Renowned French author and philosopher Bernard-Henri Lévy has urged former ministers who served in the governments of François Mitterrand’s second term to acknowledge that France bears political and moral responsibility in the 1994 Genocide against the Tutsi.
Renowned French author and philosopher Bernard-Henri Lévy has urged former ministers who served in the governments of François Mitterrand’s second term to acknowledge that France bears political and moral responsibility in the 1994 Genocide against the Tutsi.
The author made the call in a hard hitting article he published on Thursday on his blog, Le bloc-notes de Bernard-Henri Lévy.
Lévy’s blog is syndicated on the web site of Le Point, a French weekly news magazine.
BHL, as Lévy is often referred to in France, said the sooner France’s politicians admit to their responsibility for failures during the Genocide, the better because facts are facts.
"What is needed above all is a return to reason, not to mention decency, by former ministers on both sides of the aisle who served in the governments of François Mitterrand’s second term and who seem far less concerned with remembering the 800,000 Tutsis who were hacked to death between April and July 1994 than with the honor of a French army that they were the first, through their irresponsible orders, to throw knowingly under the bus,” he wrote.
France pulled out of activities of the 20th anniversary of the 1994 Genocide against the Tutsi at the last minute despite prominent global leaders convening in Kigali to show solidarity with the people of Rwanda.
Haunted by a past
While the French officials stayed away from the commemorations, citing fresh mentioning in the media by President Paul Kagame that France played a role in the Genocide, BHL said the French government’s attitude toward the Genocide helps neither France as a country, nor its army whose soldiers were misled into supporting génocidaires.
Levy urged the French politicians to tell the truth "for the deep and true honour of the French soldiers who covered themselves in glory in Mali and Libya, who performed well in Central African Republic, and who made the most of a difficult context in Sarajevo and Bosnia–but who, when it comes to Rwanda, are haunted by a past that, for them as for the Rwandans, will not go away.”
He suggested that true honour for the French soldiers will not be based on denial of their role in the Genocide but in acknowledging the bitter, painful deeds with sincerity.
In what he calls a glaring fact, the author describes how revelations made by survivors of the Genocide on the ground in Rwanda, journalists and researchers like Belgian journalist Colette Braeckman, as well as the UN mission commander in Rwanda in 1994, Roméo Dallaire, implicate France in the Genocide.

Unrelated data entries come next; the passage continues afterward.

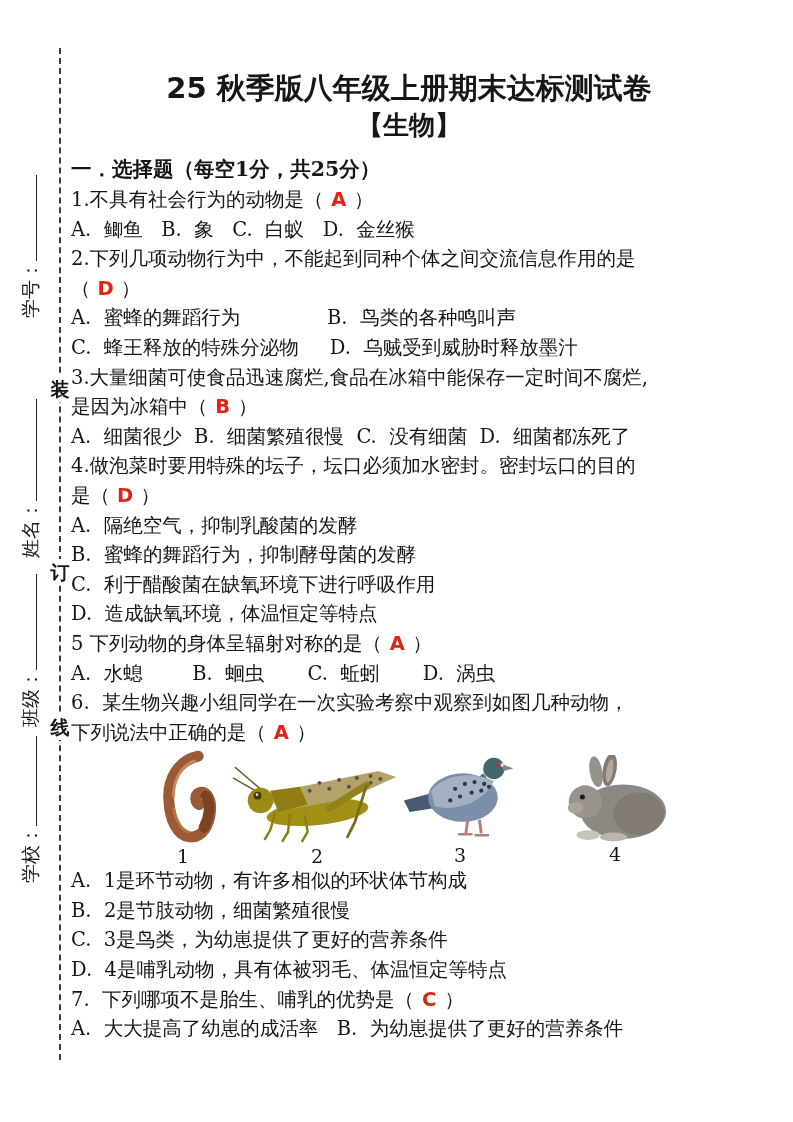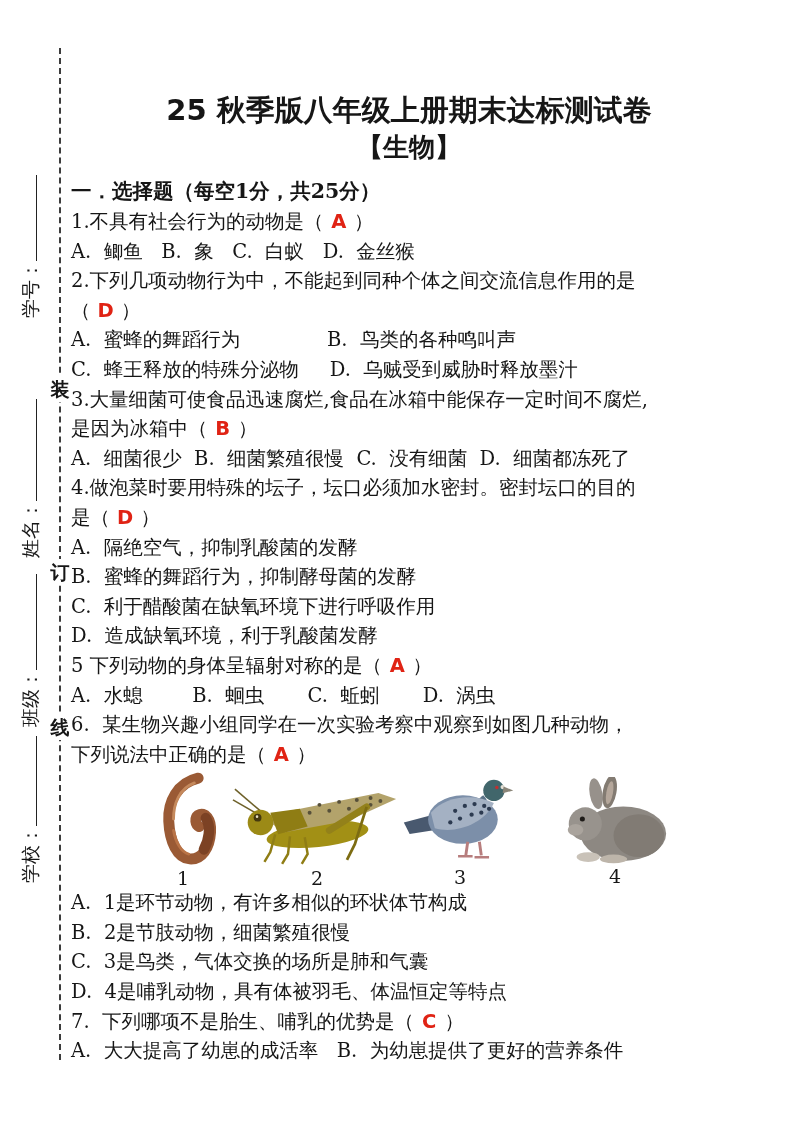"25 秋季版八年级上册期末达标测试卷" .content { padding-top: 92px -> 70px }
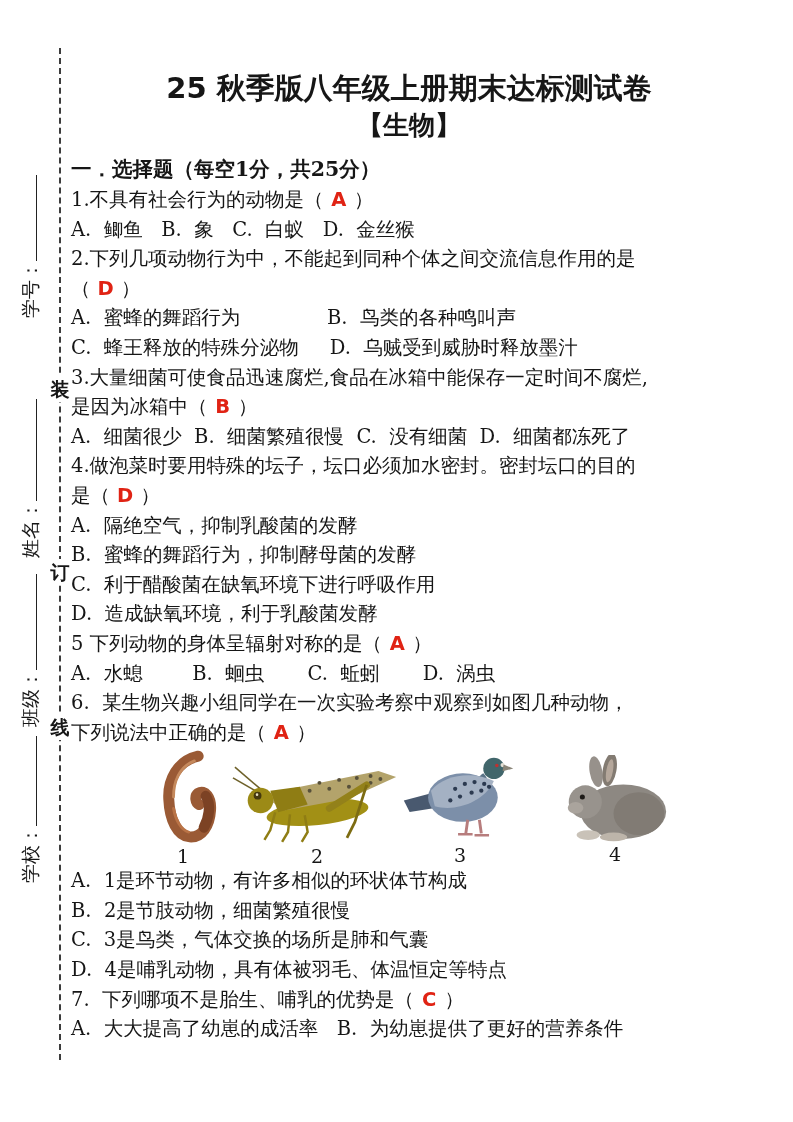"D. 造成缺氧环境，利于乳酸菌发酵" span { text: 利于乳酸菌发酵 -> 体温恒定等特点 }
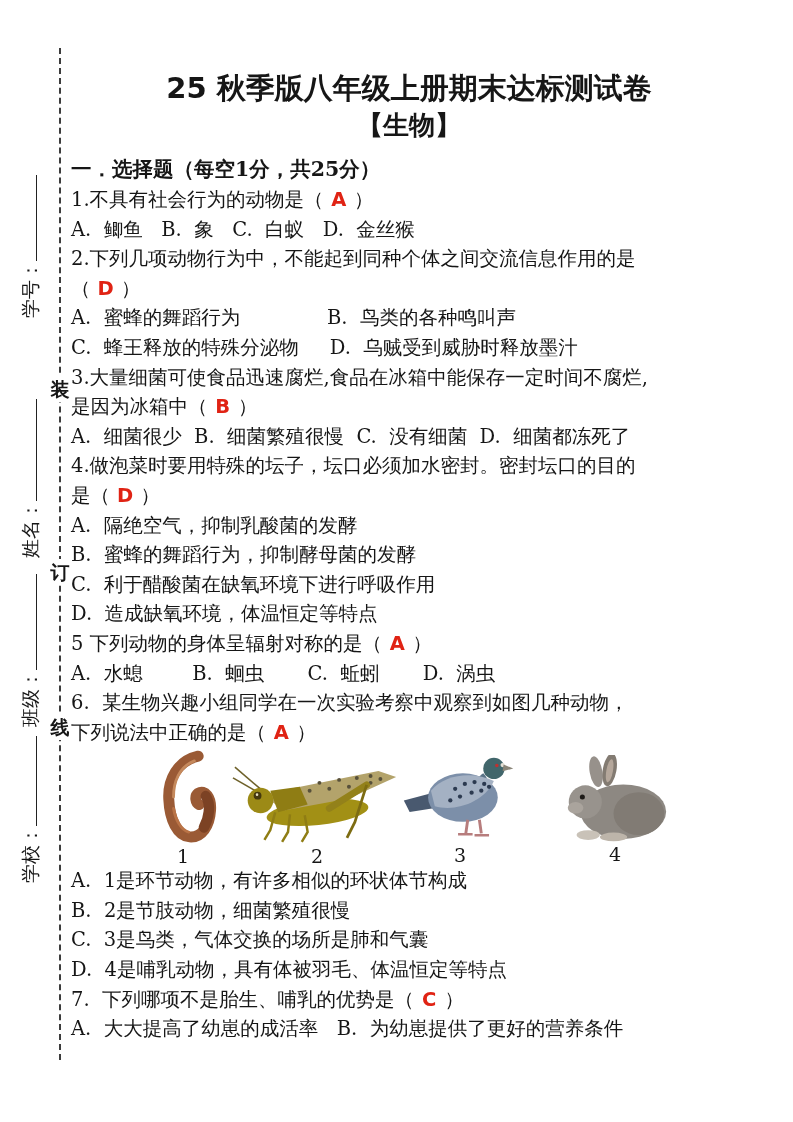"C. 3是鸟类，气体交换的场所是肺和气囊" span { text: 气体交换的场所是肺和气囊 -> 为幼崽提供了更好的营养条件 }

It is a fact attested to by credible witnesses, he writes, that after the downing of the plane carrying President Juvénal Habyarimana on April 6, 1994, which preceded the killings, "it was in France’s embassy in Kigali that the Hutu interim government was cobbled together.”
"That was the government that would direct the massacres, certain leaders of which (Jérôme Bicamumpaka and Jean-Bosco Barayagwiza, who were, respectively, minister of foreign affairs and a founding member of the infamous Radio Mille Collines) were received in Paris two weeks later by Prime Minister Edouard Balladur and foreign minister Alain Juppé–the latter of whom, it must also be acknowledged, was the first to utter the taboo word of genocide following a meeting on May 15 of the EU Council of Ministers in Brussels,” he wrote.
The sooner the better
Levy advises that while France’s "bundle of blunders and errors” don’t constitute "participation” in the Genocide, and while "it cannot be said that the French army was implicated militarily in the killing”, that it is an obvious fact that "France bears political and moral responsibility for the sadly foreseeable chain of monstrous events that unfolded on its watch.”
"The sooner that fact is acknowledged, the sooner we stop playing with the truth, the sooner we start listening to the voices of witnesses, Rwandan and French alike, the better off we all will be,” he said.
"Why? Because of the obligation to make reparation that a crime against humanity always imposes. Because of the need of a people to grieve and remember, a people that we left to die and it is our duty to help in a small way to live again.”